The descendants of Henrietta Lacks have settled with a biotechnology company that they had accused in a lawsuit of profiting from the cell line named for her, HeLa.
Lacks was 31 when she died in October 1951. Eight months prior, the mother of five learned she had cervical cancer after being admitted to a racially segregated ward at Johns Hopkins Hospital in Baltimore. Without her consent, doctors extracted a sample of cells from the tumor in her cervix and gave them to a medical researcher at Johns Hopkins University. The sample became the first human cells to grow and reproduce in lab dishes continually.

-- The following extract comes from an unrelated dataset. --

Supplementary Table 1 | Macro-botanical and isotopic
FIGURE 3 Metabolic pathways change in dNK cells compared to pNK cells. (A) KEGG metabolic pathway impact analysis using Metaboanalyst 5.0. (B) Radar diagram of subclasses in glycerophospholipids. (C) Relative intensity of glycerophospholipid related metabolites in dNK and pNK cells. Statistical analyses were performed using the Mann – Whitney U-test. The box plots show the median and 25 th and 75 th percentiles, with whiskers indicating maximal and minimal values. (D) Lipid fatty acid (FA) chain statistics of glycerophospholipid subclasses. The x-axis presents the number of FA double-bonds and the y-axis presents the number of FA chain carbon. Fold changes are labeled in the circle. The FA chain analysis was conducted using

According to PBS News, He La cells are immortal, continuing to divide when most cells would die. From polio and COVID-19 vaccines to cancer research and sequencing of the human genome, HeLa cells have been the linchpin of numerous scientific findings and advancements. Companies have made billions in profit from the cells, but the Lacks family had never been compensated.

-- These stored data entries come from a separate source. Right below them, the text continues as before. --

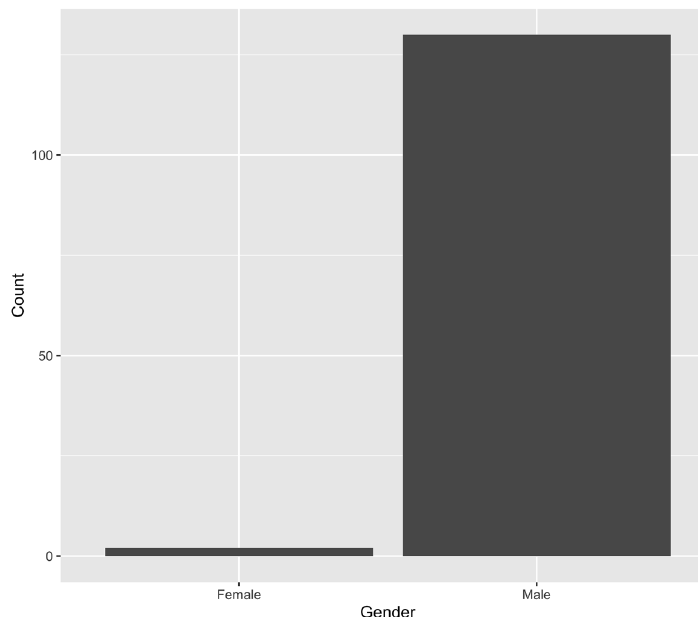
Figure 1. Sex distribution of participants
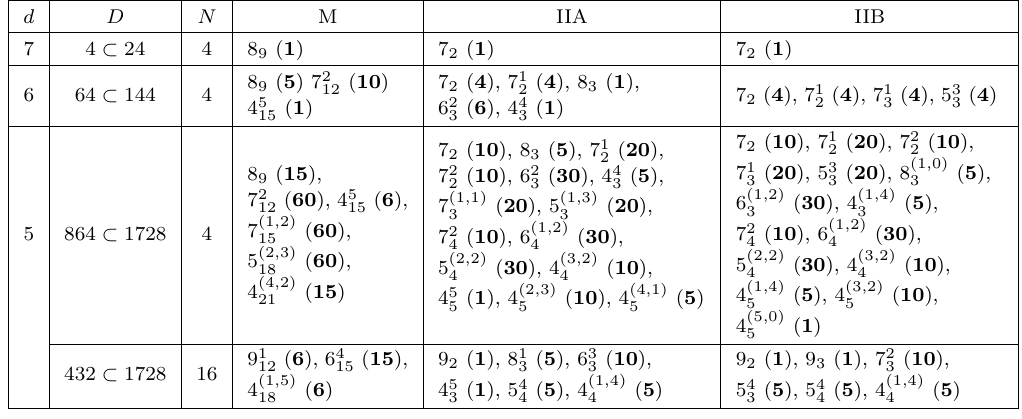
Table 19 . Missing states in the 4-brane multiplet.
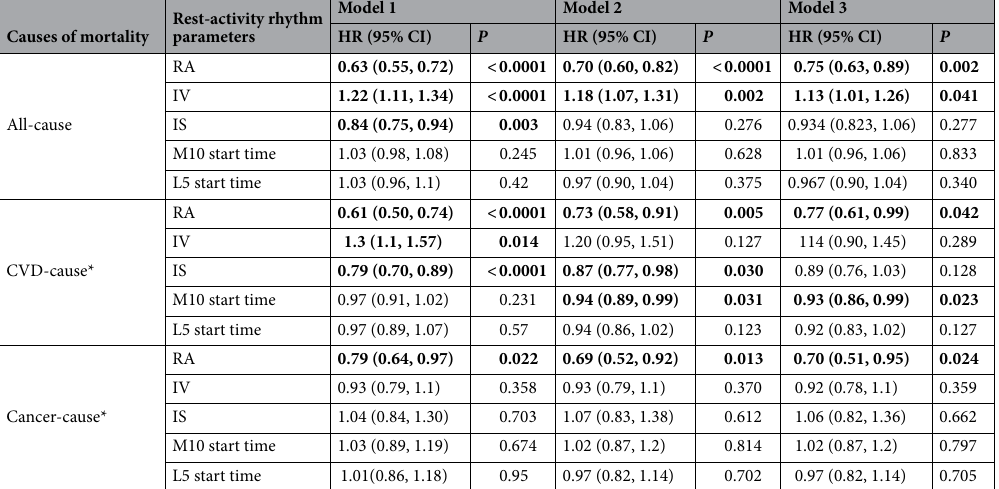
Table 2. Associations of rest-activity parameters with all-cause and cause-specific mortality. Model 1: Adjusted for age at baseline, race, sex. Model 2: Adjusted for age at baseline, race, sex, ratio of family income to poverty, education, physical activity, smoking, alcohol drinking, sleep efficiency, sleep duration. Model 3: Adjusted for age at baseline, race, sex, ratio of family income to poverty, education, physical activity, smoking, alcohol drinking, sleep efficiency, sleep duration, general health, BMI, hypertension, CVD, cancer, stroke, diabetes. RA Relative amplitude; IS Interdaily stability; IV Intradaily variability; M10 The most active continuous 10-h period; L5 The least active continuous 5-h period. *Model 3: Adjusted for age at baseline, race, sex, ratio of family income to poverty, education, physical activity, smoking, alcohol drinking, sleep efficiency, sleep duration, general health, BMI, hypertension. Significant values are in [bold].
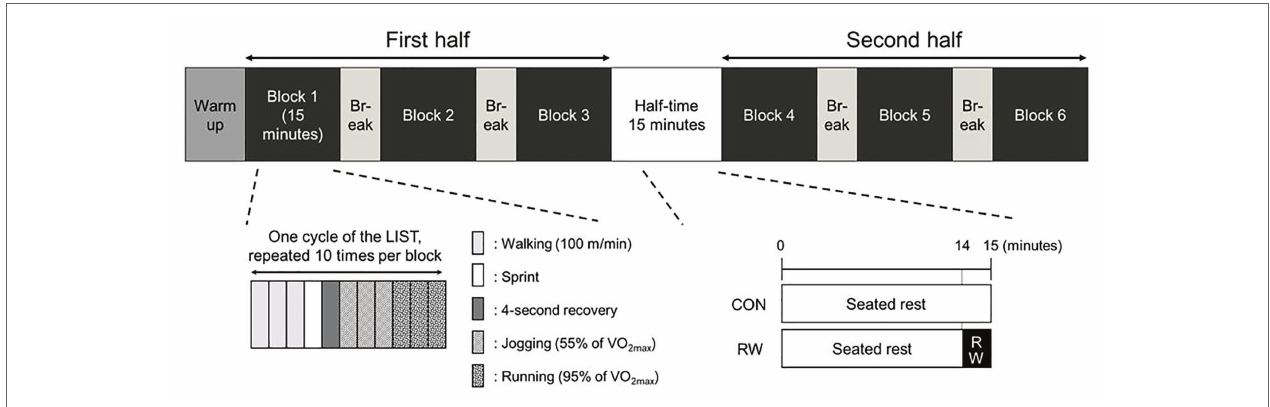
FIGURE 1 | Schematic representation of the study protocol. CON: 15-min seated rest trial, RW: 1-min re-warm up at high-intensity trial, LIST: Loughborough Intermittent Shuttle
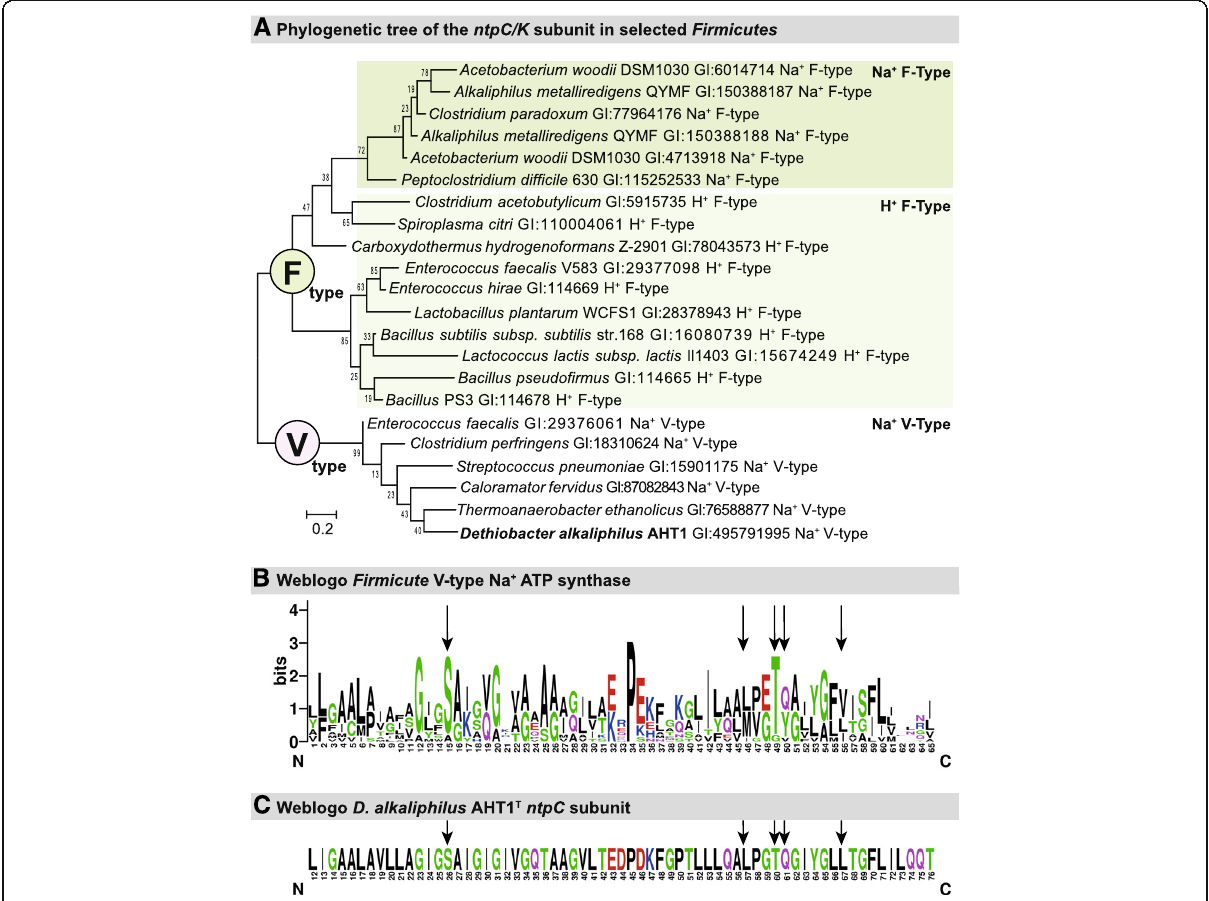
Fig. 6 a Phylogeny of the F- vs. V-type ATPase within the Firmicutes . Numbers on the tree nodes indicate bootstrap values (1000 replicates). Scale bar indicates 0.2% sequence difference. b Weblogo of conserved region within the ntpC/K Firmicu subunit [42, 43]. c Weblogo of aligned D. alkaliphilus AHT1 T subunit ntpC (DealDRAFT_1683) where conserved Na + binding regions (in B and C) are indicated with black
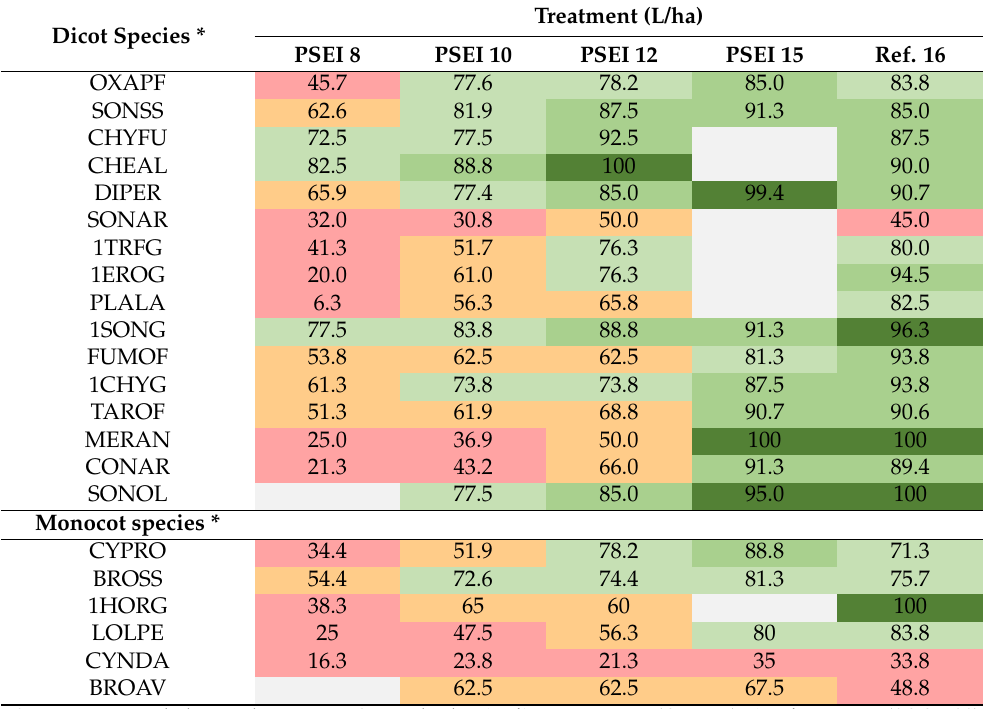
Table 9. Herbicide efficacy per species (dicotyledonous and monocotyledonous identified weeds). Dicot Species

After the ruling, Lack’s grandson, Alfred Lacks Carter Jr., said, “it could not have been a more fitting day for her to have justice and for her family to have relief,” per the New York Times. “It was a long fight, over 70 years, and Henrietta Lacks gets her day.”
“Not only were the HeLa cells derived from Henrietta Lacks — the HeLa cells are Henrietta Lacks,” Ben Crump, an attorney for the family, said during a news conference.
Johns Hopkins University denies profiting from Lacks’ cells, adding that the harvesting and use of her cells was “an acceptable and legal practice in the 1950s, such a practice would not happen today without the patient’s consent,” via its website.